ENTRIES PROVIDED Start Marker

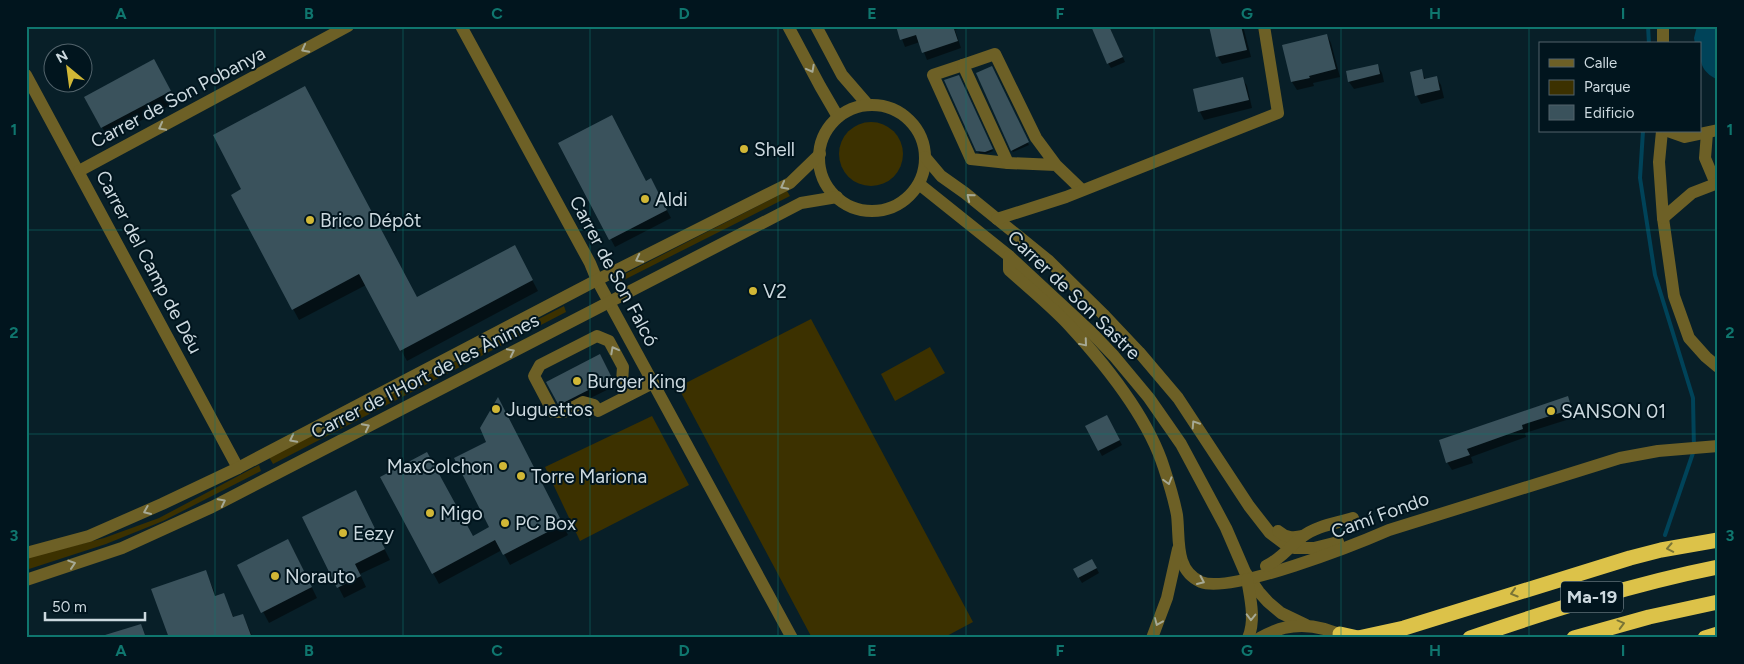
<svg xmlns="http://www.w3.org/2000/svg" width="1744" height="664" font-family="Figtree,sans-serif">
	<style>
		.green { fill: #3c3100 }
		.water { fill: #004359 }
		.shadow { fill: #0007 }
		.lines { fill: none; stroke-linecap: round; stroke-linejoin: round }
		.stream { stroke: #004359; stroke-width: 4 }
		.building { fill: #3a525c }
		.minor { stroke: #6d6026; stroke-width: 12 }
		.highway { stroke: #dcc249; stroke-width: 15 }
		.oneway { stroke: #a6a995 }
		.oneway2 { stroke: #797436 }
		.grid { fill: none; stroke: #0f766e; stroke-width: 1; stroke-opacity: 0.55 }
		.poi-dot { fill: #d1b736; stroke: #01151e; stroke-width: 2 }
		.labels { text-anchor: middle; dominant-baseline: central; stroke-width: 4; stroke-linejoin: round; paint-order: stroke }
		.shield { fill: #01151e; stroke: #8f9ea5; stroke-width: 1 }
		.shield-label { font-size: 18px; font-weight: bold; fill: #ccd9df }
		.street-label { font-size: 19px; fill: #ccd9df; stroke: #01151e }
		.poi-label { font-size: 19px; fill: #ccd9df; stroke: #01151e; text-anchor: start }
		.neatline { fill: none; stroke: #0f766e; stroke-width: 2 }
		.grid-label { font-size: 16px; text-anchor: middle; font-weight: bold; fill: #0f766e }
	</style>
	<rect width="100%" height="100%" fill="#081f28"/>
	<g class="green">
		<circle cx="871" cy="154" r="32"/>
		<path d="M787 191 790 196 616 284 613 280Z"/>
		<path d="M564 306 566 312 273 464 269 457Z"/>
		<path d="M811 319 973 622 943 638H812L678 387Z"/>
		<path d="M930 347 945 373 895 401 881 374Z"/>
		<path d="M652 416 689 485 580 541 545 467Z"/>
		<path d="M259 465 261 471 163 521 106 544 26 570V558L104 538 159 518Z"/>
	</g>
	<path class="water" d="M1697 26H1718V80C1700 71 1700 62 1700 44H1695L1694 38Z"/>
	<g class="shadow">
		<path d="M897 26H967L955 30 961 48 927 60 920 42 905 47Z"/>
		<path d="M1109 26 1125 62 1111 68 1108 63Z"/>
		<path d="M1210 26H1243L1251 57 1222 64 1218 57Z"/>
		<path d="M1327 35 1331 43 1340 77 1313 83 1314 86 1297 90 1292 82 1283 46Z"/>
		<path d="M1377 65 1382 73 1384 82 1354 89 1349 82Z"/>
		<path d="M991 67 1029 145 1013 152 977 74Z"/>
		<path d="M159 71 176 102 108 138 86 97Z"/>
		<path d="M1421 71 1426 80 1436 77 1441 85 1444 98 1421 104 1417 96 1411 73Z"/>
		<path d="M958 77 993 151 986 154 979 153 978 151Z"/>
		<path d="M1242 78 1247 86 1252 108 1204 120 1200 112 1194 90Z"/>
		<path d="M560 144 646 182 655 188 671 218 615 247Z"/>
		<path d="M232 195 417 298 520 257 538 291 407 361 366 285 299 320Z"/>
		<path d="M604 364 615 386 564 411 548 383Z"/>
		<path d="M1567 398 1576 417 1525 433 1526 437 1471 457 1473 463 1452 470 1447 462 1440 441Z"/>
		<path d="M503 409 568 535 510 565 502 550 439 584 433 573 472 537 490 528 488 442Z"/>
		<path d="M1107 416 1122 445 1102 456 1087 427Z"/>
		<path d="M361 502 390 560 360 574 366 587 344 598 303 517Z"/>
		<path d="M294 551 317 598 269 623 239 566Z"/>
		<path d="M1092 560 1099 573 1082 583 1074 570Z"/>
		<path d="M205 571 217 597 223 595 234 618 243 615 253 638H170Z"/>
	</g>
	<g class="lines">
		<g class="stream">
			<path d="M1648 26 1649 44"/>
			<path d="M1643 131 1640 178 1655 275 1693 398 1694 450 1665 535"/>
		</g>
	</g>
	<g class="building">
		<path d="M896 26H953L958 41 922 53 916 35 900 40Z"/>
		<path d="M1091 26H1109L1123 57 1107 64Z"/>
		<path d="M1209 26H1241L1247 50 1216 57Z"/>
		<path d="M1327 34 1336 69 1309 76 1310 78 1291 82 1282 45Z"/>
		<path d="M154 59 171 91 101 128 84 97Z"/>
		<path d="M1378 64 1380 74 1348 82 1346 71Z"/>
		<path d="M992 66 1029 142 1011 151 976 73Z"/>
		<path d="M1422 69 1424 79 1437 76 1440 90 1415 96 1410 72Z"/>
		<path d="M959 75 993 149 985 152 976 151 944 80Z"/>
		<path d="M1243 77 1249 100 1198 112 1193 89Z"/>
		<path d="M305 86 417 297 515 245 533 280 400 351 359 274 292 310 231 195 241 189 213 135Z"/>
		<path d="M612 115 646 181 651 178 667 210 609 240 558 143Z"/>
		<path d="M600 354 612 378 561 404H558L546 382Z"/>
		<path d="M1568 396 1572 409 1522 425 1523 429 1467 449 1470 455 1446 463 1439 440Z"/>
		<path d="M498 397 563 524 503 555 495 540 432 574 380 477 427 452 473 536 489 527 454 458 486 442 480 428Z"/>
		<path d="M1107 415 1120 440 1098 451 1085 426Z"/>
		<path d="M356 490 385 549 355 564 361 576 337 588 302 517Z"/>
		<path d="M288 539 312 587 261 613 237 565Z"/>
		<path d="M1092 559 1097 568 1078 578 1073 569Z"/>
		<path d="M206 570 215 596 224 593 233 617 243 614 252 638H169L151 589Z"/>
		<path d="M141 624 146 638H105V635Z"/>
	</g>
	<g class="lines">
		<g class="minor">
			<path d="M461 26 590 263 597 280 792 638"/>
			<path d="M788 26 820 86 838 117"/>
			<path d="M816 26 842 75 868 105"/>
			<path d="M1663 44V26"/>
			<path d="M963 65 933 75 971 159 1008 163"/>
			<path d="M26 75 238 468"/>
			<circle cx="872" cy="158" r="53"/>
			<path d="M1662 131 1659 162 1663 218 1674 296 1689 338 1706 357 1718 367"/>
			<path d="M1668 131 1685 137 1718 130"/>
			<path d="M1707 133 1705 158 1716 184"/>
			<path d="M925 157 941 176 965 193 1049 261 1105 316 1139 352 1178 398 1249 506 1270 533 1286 545 1295 548H1314L1338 542"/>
			<path d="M1056 165 1008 163 963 65 995 54 1036 138 1056 165 1082 190"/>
			<path d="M79 171 348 26"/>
			<path d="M919 184 1009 256 1092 333 1114 356 1149 398 1181 444 1226 528 1245 572 1259 592 1268 602 1281 613 1306 625"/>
			<path d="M1663 218 1692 193 1718 183"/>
			<path d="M997 219 1066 197 1278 113 1264 26"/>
			<path d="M1009 256V270C1029 288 1050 305 1068 324 1104 363 1148 417 1164 468 1169 483 1174 499 1177 515 1180 539 1174 570 1201 582 1231 594 1357 544 1389 530L1620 458 1658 451 1718 446"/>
			<path d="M629 394 622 382 623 367 609 341 597 336 540 365 534 376 553 412H564L583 402 594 405 598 411 653 383"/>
			<path d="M1278 531C1286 538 1293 538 1303 536"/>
			<path d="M26 553 89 536 162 504 238 468 597 280 790 183 820 154"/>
			<path d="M1266 566C1281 559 1289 547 1302 537 1315 526 1337 523 1353 518"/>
			<path d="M1247 579C1250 597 1256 620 1248 638"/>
			<path d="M26 580 122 548 212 507 801 203 837 197"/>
			<path d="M1152 638 1167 598 1178 549"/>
			<path d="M1260 638C1288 621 1318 623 1347 638"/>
		</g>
		<g class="highway">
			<path d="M1340 634 1358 638"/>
			<path d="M1358 638 1404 628 1630 558 1661 550 1718 540"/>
			<path d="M1470 638C1552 610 1633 584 1718 567"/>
			<path d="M1574 638 1649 617 1718 602"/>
			<path d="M1705 638 1718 634"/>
		</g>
	</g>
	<defs><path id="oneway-chevron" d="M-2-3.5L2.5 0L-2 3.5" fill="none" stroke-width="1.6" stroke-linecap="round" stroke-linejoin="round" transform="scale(1.25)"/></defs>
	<g class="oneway">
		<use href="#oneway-chevron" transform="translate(305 49) rotate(152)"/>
		<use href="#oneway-chevron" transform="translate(811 69) rotate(62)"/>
		<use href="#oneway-chevron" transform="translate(162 127) rotate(152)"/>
		<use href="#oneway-chevron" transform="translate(784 186) rotate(152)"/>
		<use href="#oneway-chevron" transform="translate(970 197) rotate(-141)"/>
		<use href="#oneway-chevron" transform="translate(639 259) rotate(153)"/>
		<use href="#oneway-chevron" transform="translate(1084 343) rotate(50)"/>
		<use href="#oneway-chevron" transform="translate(614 350) rotate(-118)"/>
		<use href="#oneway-chevron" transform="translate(511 352) rotate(-27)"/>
		<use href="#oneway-chevron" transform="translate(1195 424) rotate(-123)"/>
		<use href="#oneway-chevron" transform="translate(366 427) rotate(-27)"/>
		<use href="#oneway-chevron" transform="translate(293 439) rotate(153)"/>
		<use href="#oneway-chevron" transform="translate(1168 481) rotate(74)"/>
		<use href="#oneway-chevron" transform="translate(222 502) rotate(-27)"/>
		<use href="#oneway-chevron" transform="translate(147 511) rotate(157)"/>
		<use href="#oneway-chevron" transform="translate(72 564) rotate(-18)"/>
		<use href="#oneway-chevron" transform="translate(1201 581) rotate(24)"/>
		<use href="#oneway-chevron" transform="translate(1251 617) rotate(91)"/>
		<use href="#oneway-chevron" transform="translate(1158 622) rotate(112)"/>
	</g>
	<g class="oneway2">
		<use href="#oneway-chevron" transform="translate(1670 548) rotate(169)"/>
		<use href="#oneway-chevron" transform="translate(1514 593) rotate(163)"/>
		<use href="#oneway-chevron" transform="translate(1621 624) rotate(-15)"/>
	</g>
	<path class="grid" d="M215 26V638M403 26V638M590 26V638M778 26V638M966 26V638M1154 26V638M1341 26V638M1529 26V638M26 230H1718M26 434H1718"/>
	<g class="poi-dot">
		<circle cx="744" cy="149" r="5"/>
		<circle cx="645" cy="199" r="5"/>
		<circle cx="310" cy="220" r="5"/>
		<circle cx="753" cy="291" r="5"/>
		<circle cx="577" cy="381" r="5"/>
		<circle cx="496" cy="409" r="5"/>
		<circle cx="1551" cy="411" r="5"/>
		<circle cx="503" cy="466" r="5"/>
		<circle cx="521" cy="476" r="5"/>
		<circle cx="430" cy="513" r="5"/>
		<circle cx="505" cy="523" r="5"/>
		<circle cx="343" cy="533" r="5"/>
		<circle cx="275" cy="576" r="5"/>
	</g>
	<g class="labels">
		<rect class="shield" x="1561" y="581.5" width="62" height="31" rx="4"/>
		<g class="shield-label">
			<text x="1592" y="597">Ma-19</text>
		</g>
		<g class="street-label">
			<text transform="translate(178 97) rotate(-28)">Carrer de Son Pobanya</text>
			<text transform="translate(149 262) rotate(62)">Carrer del Camp de Déu</text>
			<text transform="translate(614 271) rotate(62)">Carrer de Son Falcó</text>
			<text transform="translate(1074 295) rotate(44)">Carrer de Son Sastre</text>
			<text transform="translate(425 376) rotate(-27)">Carrer de l'Hort de les Ànimes</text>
			<text transform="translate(1380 515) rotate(-20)">Camí Fondo</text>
		</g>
		<g class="poi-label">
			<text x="754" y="149">Shell</text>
			<text x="655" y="199">Aldi</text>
			<text x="320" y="220">Brico Dépôt</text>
			<text x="763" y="291">V2</text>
			<text x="587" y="381">Burger King</text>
			<text x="506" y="409">Juguettos</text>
			<text x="1561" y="411">SANSON 01</text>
			<text x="493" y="466" text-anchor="end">MaxColchon</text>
			<text x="531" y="476">Torre Mariona</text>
			<text x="440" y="513">Migo</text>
			<text x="515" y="523">PC Box</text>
			<text x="353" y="533">Eezy</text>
			<text x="285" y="576">Norauto</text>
		</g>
	</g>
	<rect width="1744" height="664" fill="none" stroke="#01151e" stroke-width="55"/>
	<rect x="1539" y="42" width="162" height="90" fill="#01151e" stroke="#52636b"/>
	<rect x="1549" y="59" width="25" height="8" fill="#6d6026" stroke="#52636b"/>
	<text x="1584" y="68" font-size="15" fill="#ccd9df">Calle</text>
	<rect x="1549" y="80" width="25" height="15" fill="#3c3100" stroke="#52636b"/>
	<text x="1584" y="92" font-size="15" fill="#ccd9df">Parque</text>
	<rect x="1549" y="105" width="25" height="15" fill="#3a525c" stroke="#52636b"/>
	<text x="1584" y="118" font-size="15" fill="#ccd9df">Edificio</text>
	<g transform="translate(68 68) rotate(331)"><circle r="24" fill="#01151e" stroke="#52636b"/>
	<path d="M0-4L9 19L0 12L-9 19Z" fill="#d1b736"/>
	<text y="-8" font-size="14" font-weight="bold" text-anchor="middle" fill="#ccd9df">N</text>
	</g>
	<path d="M45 612v8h100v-8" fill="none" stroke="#ccd9df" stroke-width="2.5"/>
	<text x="52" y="612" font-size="15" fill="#ccd9df" stroke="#01151e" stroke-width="4" paint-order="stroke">50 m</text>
	<rect x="28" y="28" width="1688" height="608" class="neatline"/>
	<g class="grid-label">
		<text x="121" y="19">A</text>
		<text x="309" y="19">B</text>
		<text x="497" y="19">C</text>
		<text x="684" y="19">D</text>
		<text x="872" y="19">E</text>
		<text x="1060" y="19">F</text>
		<text x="1247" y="19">G</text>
		<text x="1435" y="19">H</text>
		<text x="1623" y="19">I</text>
		<text x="14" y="135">1</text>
		<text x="1730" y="135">1</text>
		<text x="14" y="338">2</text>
		<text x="1730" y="338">2</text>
		<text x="14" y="541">3</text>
		<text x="1730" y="541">3</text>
		<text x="121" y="656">A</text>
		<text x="309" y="656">B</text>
		<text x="497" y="656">C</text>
		<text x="684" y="656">D</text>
		<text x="872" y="656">E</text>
		<text x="1060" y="656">F</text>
		<text x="1247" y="656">G</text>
		<text x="1435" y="656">H</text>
		<text x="1623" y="656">I</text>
	</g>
</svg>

ENTRIES PROVIDED End Marker

**DESCRIPTION OF THE TASK**
Which lines of the data contain the string "linecap"? Copy each one.

**ANSWER AREA**
		.lines { fill: none; stroke-linecap: round; stroke-linejoin: round }
	<defs><path id="oneway-chevron" d="M-2-3.5L2.5 0L-2 3.5" fill="none" stroke-width="1.6" stroke-linecap="round" stroke-linejoin="round" transform="scale(1.25)"/></defs>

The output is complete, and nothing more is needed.